I decided to get a bit fitter and healthier for my impending travels. If I'm going to be trekking through the
jungle in Indonesia, it would be better if I could still breathe after walking up the stairs. There's a casual
assumption in life that skinny people are fit. I am not fit, and if I keep consuming biscuits at such a phenomenal
rate I probably won't even be skinny anymore.
So I started running. Yesterday. I have now run twice. I brought the dog, Tess, with me. Tess loves to run as she
has some sort of lurcher in her makeup (among about 100 other things). However she only likes to run in bursts of
about 10 seconds, until she sees a bird, or a sheep, or a leaf, or smells a pinecone, or hears a person talking,
or the worst, encounters another dog. She is not a good running companion.

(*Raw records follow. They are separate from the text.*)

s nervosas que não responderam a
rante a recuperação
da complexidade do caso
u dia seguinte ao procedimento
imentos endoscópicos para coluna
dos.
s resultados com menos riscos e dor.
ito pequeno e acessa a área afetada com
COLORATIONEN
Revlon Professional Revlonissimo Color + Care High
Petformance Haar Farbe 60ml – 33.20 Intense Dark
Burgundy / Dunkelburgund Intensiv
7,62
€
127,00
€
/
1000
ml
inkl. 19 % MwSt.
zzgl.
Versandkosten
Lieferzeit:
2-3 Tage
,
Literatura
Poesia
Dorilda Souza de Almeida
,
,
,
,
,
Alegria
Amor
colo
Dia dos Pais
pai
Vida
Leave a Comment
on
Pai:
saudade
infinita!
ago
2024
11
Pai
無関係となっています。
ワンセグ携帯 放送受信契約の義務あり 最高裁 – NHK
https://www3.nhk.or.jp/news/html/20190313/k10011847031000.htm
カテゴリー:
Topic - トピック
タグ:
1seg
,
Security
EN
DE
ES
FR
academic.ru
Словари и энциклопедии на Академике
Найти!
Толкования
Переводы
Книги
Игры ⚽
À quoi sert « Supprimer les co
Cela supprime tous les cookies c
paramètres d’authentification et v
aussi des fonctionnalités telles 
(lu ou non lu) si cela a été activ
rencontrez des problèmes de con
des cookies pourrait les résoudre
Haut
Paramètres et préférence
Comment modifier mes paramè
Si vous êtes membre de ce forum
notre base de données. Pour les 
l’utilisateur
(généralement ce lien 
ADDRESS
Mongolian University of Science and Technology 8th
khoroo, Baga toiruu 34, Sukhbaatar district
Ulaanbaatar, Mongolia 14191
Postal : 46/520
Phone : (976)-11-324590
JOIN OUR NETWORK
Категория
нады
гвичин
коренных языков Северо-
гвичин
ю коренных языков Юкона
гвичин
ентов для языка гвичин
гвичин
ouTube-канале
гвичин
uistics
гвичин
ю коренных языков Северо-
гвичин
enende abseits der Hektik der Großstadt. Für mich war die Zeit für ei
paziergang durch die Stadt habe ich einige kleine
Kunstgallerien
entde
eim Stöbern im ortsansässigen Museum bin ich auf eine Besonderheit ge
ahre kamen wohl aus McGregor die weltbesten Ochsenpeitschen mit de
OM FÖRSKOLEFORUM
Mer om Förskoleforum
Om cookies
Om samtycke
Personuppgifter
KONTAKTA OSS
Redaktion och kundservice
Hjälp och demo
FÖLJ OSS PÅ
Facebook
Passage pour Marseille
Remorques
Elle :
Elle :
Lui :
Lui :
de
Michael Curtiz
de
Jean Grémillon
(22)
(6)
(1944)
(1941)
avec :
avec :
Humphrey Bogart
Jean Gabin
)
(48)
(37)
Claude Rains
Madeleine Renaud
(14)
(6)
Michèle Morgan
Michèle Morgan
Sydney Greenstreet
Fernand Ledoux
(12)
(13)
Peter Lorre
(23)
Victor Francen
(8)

Since starting Fitness February (I am pleased with the name) I have realised just how fit everyone else is. Anyone
I say it to (which is everyone, I do not shut up about it) says things like "oh brilliant! You should join me for
my daily 5k run!" Or "Great! How many hours a day are you spending in the gym?" Or "How do you find the cross
trainer?" I don't know what a cross trainer is. I have not yet gone to the gym. I managed to run about 0.25km. I
had no idea everyone else's default state of fitness was so high.
I asked my friend Keeva to write a workout routine in our shared Fitness February Google Doc and much to my
dismay it was NOT "Run for 6 minutes". It features the words "Cross Trainer" so I better learn what that is.
Hopefully a form of relaxed contemporary dance.